Situé sur la route d'Orléans à Paris, le château de Berny fut transformé par les célèbres architectes Clément Métezeau puis François Mansart au XVIIe siècle. Il connut des propriétaires successifs avant de devenir résidence d'été des abbés de Saint-Germain-des-Prés jusqu'à la Révolution où il fut vendu. Détruit au XIXe siècle, il ne reste du château qu'une partie de l'aile nord de Mansart.

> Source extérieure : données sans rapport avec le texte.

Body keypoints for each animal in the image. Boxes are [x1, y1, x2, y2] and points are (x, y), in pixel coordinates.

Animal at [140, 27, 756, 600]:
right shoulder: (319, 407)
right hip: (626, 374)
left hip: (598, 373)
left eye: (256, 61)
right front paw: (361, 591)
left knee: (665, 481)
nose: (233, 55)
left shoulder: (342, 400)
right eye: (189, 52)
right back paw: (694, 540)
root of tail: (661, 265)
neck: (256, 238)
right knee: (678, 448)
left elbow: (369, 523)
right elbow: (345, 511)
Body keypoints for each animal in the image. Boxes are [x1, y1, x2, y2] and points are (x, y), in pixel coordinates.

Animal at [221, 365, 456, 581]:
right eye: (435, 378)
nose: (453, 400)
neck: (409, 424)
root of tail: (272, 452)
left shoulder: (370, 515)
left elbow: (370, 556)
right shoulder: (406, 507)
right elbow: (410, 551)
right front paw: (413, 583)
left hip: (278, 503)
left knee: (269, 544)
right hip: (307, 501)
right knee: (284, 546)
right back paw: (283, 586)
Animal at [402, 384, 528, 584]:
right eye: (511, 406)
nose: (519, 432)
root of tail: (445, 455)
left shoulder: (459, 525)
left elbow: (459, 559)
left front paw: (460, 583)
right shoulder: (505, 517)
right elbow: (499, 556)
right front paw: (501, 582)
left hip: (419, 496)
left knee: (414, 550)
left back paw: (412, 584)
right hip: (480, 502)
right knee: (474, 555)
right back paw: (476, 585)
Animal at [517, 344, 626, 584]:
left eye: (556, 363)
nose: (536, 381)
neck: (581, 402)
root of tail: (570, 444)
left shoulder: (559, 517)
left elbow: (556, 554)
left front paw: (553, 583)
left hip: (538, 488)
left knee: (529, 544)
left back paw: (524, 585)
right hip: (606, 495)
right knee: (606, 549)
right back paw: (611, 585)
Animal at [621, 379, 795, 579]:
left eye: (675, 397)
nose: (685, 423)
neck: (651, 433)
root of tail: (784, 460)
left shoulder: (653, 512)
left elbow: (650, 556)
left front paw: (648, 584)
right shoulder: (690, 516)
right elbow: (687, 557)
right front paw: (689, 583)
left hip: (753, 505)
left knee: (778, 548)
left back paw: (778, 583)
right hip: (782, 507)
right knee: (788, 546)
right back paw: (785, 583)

Vestiges du pavillon Mansart, Château de Berny,
cliché libre

Le château de Berny fut construit dans la seconde moitié du XVIe siècle. L'abbaye de Saint-Germain des Prés racheta le domaine en 1682 pour servir de résidence de campagne pour ses abbés commendataires. Il ne reste aujourd'hui du château de Berny qu'une partie de l'aile nord, dans laquelle avait été installée, au XIXe siècle, une fabrique de meubles (4 promenade du barrage, 94260 Fresnes). Ce vestige suffit cependant à donner une idée de la magnificence de la construction que Mansart avait élevée.

Louis de Bourbon-Condé, comte de Clermont, prince du sang, 1754, École française
huile sur toile, 63 cm x 52 cm, Paris, Institut de France : appartement du secrétaire perpétuel de l'Académie française

Louis de Bourbon-Condé, comte de Clermont-en-Argonne, est né à Versailles le 15 juin 1709 et meurt le 16 juin 1771. Fils benjamin de Louis III de Bourbon-Condé (1668-1710), prince de Condé, et de Mademoiselle de Nantes, il entre en religion mais obtient du pape Clément XII, l'autorisation de porter les armes, il devient finalement abbé laïc de Saint-Germain-des-Prés en 1737. Il fut l'ami de Madame de Pompadour, dont il portait la cocarde en montant au feu. Très cultivé, protégeant les savants et les artistes, il fut membre de l'Académie française en 1753.